Nuclear Space Rocket Technology Under Development

By 2035, NASA wants to land astronauts on Mars.  And NASA wants to get the astronauts to the Red Planet as quickly as possible to minimize exposure to space radiation and reduce travel risks.  To achieve that, the space agency wants the Mars mission launched on a nuclear powered space rocket.  It would reduce the travel time to Mars, which is 140 million miles from Earth, to three months instead of nine months on current rocket technology.  The total Mars mission would take less than 2 years instead of more than 3 years.
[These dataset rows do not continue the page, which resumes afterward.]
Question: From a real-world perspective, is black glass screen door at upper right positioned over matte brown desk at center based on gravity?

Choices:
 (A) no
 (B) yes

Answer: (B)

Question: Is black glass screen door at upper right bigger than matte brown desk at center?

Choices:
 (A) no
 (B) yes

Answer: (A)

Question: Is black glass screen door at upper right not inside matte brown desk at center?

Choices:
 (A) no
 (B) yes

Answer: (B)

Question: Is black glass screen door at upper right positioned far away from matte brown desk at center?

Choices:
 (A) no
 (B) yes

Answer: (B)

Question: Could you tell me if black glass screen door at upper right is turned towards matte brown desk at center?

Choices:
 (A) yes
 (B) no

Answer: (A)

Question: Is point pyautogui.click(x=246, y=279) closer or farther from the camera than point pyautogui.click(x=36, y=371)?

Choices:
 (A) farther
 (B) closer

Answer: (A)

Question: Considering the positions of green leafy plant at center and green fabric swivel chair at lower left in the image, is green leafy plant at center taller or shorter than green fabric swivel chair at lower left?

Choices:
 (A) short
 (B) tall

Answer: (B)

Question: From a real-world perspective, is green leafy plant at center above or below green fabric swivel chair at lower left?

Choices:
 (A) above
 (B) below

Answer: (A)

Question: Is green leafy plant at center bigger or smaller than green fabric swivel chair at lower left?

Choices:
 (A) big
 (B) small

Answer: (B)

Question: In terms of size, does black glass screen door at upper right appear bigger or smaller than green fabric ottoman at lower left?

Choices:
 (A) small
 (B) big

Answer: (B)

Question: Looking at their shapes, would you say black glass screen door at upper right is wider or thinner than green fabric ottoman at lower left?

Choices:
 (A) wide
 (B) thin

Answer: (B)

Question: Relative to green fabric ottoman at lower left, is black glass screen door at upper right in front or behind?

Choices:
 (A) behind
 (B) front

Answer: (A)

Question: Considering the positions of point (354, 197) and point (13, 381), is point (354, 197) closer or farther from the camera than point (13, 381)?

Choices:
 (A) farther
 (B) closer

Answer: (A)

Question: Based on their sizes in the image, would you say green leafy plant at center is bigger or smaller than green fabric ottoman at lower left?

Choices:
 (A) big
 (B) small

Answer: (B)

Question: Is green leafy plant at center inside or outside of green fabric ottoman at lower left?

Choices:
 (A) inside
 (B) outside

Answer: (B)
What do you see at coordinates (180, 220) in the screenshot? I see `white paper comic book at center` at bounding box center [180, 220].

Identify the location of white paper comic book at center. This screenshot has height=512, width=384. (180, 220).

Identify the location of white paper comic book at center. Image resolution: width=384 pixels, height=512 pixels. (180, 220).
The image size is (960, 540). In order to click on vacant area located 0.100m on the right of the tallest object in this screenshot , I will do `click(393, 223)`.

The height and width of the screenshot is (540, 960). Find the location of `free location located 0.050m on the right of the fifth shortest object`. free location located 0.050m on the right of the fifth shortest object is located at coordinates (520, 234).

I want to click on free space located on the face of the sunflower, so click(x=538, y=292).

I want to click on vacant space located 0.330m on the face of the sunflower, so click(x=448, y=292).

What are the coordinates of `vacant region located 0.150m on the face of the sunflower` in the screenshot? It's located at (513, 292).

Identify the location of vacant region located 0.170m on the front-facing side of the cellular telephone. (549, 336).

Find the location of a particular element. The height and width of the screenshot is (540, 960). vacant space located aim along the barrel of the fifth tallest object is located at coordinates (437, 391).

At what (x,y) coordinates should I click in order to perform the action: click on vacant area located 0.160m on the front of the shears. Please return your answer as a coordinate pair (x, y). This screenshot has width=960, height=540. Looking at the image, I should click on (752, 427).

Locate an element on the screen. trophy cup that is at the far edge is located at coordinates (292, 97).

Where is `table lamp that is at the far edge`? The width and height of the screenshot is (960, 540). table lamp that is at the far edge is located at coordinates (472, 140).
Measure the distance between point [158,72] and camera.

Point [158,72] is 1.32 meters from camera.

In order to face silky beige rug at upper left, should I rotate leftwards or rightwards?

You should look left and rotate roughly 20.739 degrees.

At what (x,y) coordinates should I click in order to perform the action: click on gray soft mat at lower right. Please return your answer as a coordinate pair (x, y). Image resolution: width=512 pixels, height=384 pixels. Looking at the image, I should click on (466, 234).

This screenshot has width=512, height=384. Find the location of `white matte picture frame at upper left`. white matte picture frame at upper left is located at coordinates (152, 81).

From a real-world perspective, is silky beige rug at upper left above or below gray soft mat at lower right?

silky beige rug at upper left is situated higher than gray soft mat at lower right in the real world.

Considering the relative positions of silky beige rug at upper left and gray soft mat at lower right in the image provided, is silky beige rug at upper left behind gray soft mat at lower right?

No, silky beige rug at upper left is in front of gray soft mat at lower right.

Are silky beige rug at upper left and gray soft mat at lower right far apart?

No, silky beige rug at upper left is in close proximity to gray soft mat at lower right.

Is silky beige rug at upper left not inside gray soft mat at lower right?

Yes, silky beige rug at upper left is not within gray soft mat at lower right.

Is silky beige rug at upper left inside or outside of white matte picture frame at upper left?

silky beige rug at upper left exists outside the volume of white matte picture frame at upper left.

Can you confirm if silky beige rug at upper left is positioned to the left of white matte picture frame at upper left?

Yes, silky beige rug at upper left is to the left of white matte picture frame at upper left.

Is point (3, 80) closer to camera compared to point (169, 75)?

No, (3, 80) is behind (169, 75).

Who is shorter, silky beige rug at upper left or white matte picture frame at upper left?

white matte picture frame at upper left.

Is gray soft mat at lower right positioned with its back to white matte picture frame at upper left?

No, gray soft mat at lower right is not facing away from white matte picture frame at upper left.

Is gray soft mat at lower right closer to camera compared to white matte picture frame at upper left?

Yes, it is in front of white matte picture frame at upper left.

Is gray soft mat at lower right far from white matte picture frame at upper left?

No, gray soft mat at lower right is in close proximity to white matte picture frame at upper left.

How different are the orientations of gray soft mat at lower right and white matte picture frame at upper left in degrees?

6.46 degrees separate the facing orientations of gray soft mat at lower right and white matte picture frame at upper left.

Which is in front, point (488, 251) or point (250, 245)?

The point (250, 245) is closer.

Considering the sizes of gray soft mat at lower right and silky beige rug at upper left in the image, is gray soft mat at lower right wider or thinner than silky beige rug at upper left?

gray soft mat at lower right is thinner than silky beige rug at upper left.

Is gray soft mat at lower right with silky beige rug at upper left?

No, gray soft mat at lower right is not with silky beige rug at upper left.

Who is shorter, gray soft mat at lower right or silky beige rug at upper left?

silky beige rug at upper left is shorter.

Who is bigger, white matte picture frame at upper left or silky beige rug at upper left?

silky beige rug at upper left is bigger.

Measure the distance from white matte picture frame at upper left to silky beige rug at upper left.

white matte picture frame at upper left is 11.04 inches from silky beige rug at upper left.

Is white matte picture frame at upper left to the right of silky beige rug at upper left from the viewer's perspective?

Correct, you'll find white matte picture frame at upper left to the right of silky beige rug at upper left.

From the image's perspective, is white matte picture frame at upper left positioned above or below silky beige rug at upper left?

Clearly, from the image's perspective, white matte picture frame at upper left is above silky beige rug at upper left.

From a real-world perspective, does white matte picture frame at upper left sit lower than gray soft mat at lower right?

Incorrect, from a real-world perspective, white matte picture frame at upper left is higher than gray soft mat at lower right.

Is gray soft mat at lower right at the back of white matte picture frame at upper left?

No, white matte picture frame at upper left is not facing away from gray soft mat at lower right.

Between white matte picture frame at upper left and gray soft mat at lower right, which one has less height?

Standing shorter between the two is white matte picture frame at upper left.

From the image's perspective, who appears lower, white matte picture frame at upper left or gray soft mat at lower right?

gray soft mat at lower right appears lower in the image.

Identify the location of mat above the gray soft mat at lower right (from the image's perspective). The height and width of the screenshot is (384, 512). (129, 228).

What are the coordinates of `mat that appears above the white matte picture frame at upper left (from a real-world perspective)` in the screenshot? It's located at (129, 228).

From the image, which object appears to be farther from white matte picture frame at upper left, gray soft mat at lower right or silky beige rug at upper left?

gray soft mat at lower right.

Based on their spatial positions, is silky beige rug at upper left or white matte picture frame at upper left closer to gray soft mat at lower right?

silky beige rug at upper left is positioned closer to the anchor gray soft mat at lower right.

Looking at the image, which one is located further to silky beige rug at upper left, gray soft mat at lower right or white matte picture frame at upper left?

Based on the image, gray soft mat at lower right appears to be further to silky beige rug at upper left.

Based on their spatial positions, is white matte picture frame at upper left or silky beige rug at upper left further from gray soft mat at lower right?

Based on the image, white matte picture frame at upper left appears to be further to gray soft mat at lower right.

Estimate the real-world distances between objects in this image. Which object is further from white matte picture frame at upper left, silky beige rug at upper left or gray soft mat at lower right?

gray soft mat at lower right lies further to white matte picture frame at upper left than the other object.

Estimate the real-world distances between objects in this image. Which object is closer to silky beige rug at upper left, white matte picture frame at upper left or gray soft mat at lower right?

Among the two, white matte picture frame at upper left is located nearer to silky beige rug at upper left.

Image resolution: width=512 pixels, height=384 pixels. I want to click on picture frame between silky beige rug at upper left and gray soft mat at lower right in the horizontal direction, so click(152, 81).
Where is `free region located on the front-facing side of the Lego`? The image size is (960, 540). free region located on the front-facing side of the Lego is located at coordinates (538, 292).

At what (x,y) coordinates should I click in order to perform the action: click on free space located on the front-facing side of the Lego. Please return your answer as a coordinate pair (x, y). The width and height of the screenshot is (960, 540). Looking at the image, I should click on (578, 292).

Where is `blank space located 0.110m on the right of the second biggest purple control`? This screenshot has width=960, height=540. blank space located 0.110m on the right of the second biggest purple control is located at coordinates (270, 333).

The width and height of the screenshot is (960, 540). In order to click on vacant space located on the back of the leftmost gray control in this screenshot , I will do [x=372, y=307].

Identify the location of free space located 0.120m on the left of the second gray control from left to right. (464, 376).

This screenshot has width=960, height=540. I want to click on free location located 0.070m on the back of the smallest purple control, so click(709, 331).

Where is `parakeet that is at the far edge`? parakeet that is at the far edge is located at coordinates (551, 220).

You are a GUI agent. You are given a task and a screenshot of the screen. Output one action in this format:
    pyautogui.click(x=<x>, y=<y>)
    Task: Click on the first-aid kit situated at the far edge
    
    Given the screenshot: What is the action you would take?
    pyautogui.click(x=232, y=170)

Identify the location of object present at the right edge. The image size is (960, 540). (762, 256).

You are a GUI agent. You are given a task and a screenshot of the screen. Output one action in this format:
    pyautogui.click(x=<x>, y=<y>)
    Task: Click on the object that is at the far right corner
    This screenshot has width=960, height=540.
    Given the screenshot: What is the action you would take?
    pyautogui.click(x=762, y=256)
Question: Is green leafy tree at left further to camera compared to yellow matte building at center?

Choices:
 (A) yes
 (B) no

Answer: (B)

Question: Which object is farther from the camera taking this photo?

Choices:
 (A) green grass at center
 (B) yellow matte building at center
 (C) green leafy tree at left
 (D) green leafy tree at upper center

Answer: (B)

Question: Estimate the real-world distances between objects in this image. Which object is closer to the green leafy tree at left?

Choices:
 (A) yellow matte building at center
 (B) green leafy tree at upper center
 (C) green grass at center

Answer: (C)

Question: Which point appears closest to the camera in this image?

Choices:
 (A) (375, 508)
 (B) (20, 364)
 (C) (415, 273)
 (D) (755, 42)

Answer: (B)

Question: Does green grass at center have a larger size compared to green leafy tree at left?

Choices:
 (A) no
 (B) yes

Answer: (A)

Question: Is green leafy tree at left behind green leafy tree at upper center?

Nuclear Thermal Propulsion

Seattle-based Ultra Safe Nuclear Technologies (USNC-Tech) is developing a nuclear thermal propulsion (NTP) rocket engine to do the job.  The company says the technology is more powerful and twice as efficient as current chemical rocket engines.  It has the capability to go farther and faster into deep space.  

New Technology

Here's how NTP system works. The system uses a nuclear reactor inside the rocket to generate heat from uranium fuel. The thermal energy heats a propellant that shoots out of the back of the rocket, generating thrust.  The thrust is twice that of a conventional rocket

Big Question:  Is It Safe?

One big concern is the exposure of the crew to radiation from the nuclear reactor.  USNC-Tech says the rocket design includes "a tremendously good radiation shield".  Also the uranium fuel that the company has developed provides a barrier for the astronauts.  It contains silicon carbide which is used in tank armor.  The company says it forms a gas tight barrier shielding the astronauts from radiation.

Next Steps

This new nuclear space rocket is under consideration by NASA.  No one has ever flown a nuclear thermal propulsion rocket yet.  Next steps would be further development and then eventual testing.